- _SOURCE TEXT_:
+ + +

You are always a voice of reason, and I appreciate that.
You are always supportive, and I thank you.
I will have to remain strong and continue to follow the path I am on.
I am hurting today for some reason. I just am so tired today. It is catching up to me I guess. I look at her sometimes which I do not do as often and think what happening to us.
I have to do what I am doing.
Thank you
ME-41 W-33 M-8 D-8 S-4 D 5/17/2010 www.divorcebusting.com/forums/ubbthreads.php?ubb=showflat&Number=1961097#Post1961097
I guess that is the question. I have tried so many times. Maybe it is her turn this time to try if she will. I do not want to pursue.
This is moving in the wrong direction that I wanted when I first came to this forum. I just see such a waste of 8 years that could have lasted if we just both put the effort in. I can not be the only one to do that at this point.
I guess I need more sleep because it is taking its toll on me.
Thanks for being here.
ME-41 W-33 M-8 D-8 S-4 D 5/17/2010 www.divorcebusting.com/forums/ubbthreads.php?ubb=showflat&Number=1961097#Post1961097
I will keep all my fingers crossed (and my pug will cross her paws!) your interview goes well on Tuesday.
I am glad you are getting legal advice. I know Luv is still wanting to get in touch with you but I know she had appts. all day y'day and was away from the computer.
I am not sure when but in the coming months I will be taking a vacation to LA... me, you and Luv should have dinner! My cousin lives in Long Beach (and she is a real hoot, a ton of fun and a total sweetheart!)
I am hurting today for some reason. I just am so tired today. It is catching up to me I guess. I look at her sometimes which I do not do as often and think what happening to us.
I'm sorry you are hurting. I know how you feel. We all do. It does get better, I promise you that. The down times won't last as long or come quite as often. I know that's no comfort at this time, but trust me, it does get better. Hell, I still have those days and here I am telling you it will be okay. Point is, it may never go completely away, but you learn to deal and move on with what you know you need to do.
Quote:
I will have to remain strong and continue to follow the path I am on.
Yes.
You get stronger every day.
Having a bad day doesn't make you weak, it makes you human.
Take a step back, refocus, and move forward. Do what's right for you and your kids. You're W isn't the person you married right now, you know that. If you can wait and don't want to D, let her do all of the work. Like OTMT said, you will never look back with regret knowing you did all that you could do. Letting go doesn't mean you stop trying. It means you work on being the best person you can be and letting her make up her own mind.
I hope you can find time to relax and enjoy your kids this weekend. You deserve it.
I would love to meet with you, luv, and your aunt for dinner. I have not been anywhere without my wife or kids in years. It would be great to be in the company of really nice people that understand each others sitches. This is the first time I have been really excited to go somewhere by myself. I need to do some GALing myself. I wish it were sooner, but I understand.
I love my kids and spending time with them, but I think it would be nice to go somewhere just me.
You and luv seem like fun people too. Count me in for sure!
This job would be another confidence booster for me. The Census job has been so great because I have my own money, and I have met some really nice people. It is nice to be out to do something and not thinking all the time. I am more secure and confident in myself.

+ + +

- _INPUT DATA_:
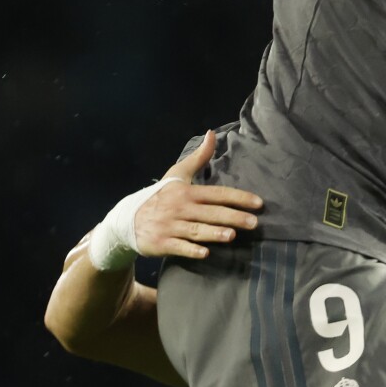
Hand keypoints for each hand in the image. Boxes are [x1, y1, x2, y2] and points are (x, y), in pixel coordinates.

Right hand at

+ + +

- _WHAT THIS EXERCISE ASKS_:
(A) Retype the divorce forum thread from "You are always a" to "at this point.".
(B) Continue the divorce forum thread from the point where it stops.

- _PER-TASK ANSWERS_:
(A)
You are always a voice of reason, and I appreciate that.
You are always supportive, and I thank you.
I will have to remain strong and continue to follow the path I am on.
I am hurting today for some reason. I just am so tired today. It is catching up to me I guess. I look at her sometimes which I do not do as often and think what happening to us.
I have to do what I am doing.
Thank you
ME-41 W-33 M-8 D-8 S-4 D 5/17/2010 www.divorcebusting.com/forums/ubbthreads.php?ubb=showflat&Number=1961097#Post1961097
I guess that is the question. I have tried so many times. Maybe it is her turn this time to try if she will. I do not want to pursue.
This is moving in the wrong direction that I wanted when I first came to this forum. I just see such a waste of 8 years that could have lasted if we just both put the effort in. I can not be the only one to do that at this point.

(B)
I still need to come up with an initial amount for the attorney, but she seems so nice and does not mind the plan I have come up with to pay even though she normally requires a retainer fee. It is less than the last attorney I tried to hire. She is compassionate too which I appreciate.
I am still interested in talking to luv when she has time. I know this is a very difficult for her with the D and taking care of her kids. I so feel for her and everyone that is here.
CityGirl you are so awesome. I am in a much better mood now.
Thank you!
ME-41 W-33 M-8 D-8 S-4 D 5/17/2010 www.divorcebusting.com/forums/ubbthreads.php?ubb=showflat&Number=1961097#Post1961097
I have not been this tired in a while. I remember when I would be tired from the moment I woke up. I do not want to go back to that stage. It is only one day, so I think I will be okay.
Today, I hoped and prayed she would call or e-mail. I knew she would not. Why is it sometimes I feel so done, and sometimes I feel I want my W back. I just do not get it.
You are right that it does get better. I just wish it would be better soon.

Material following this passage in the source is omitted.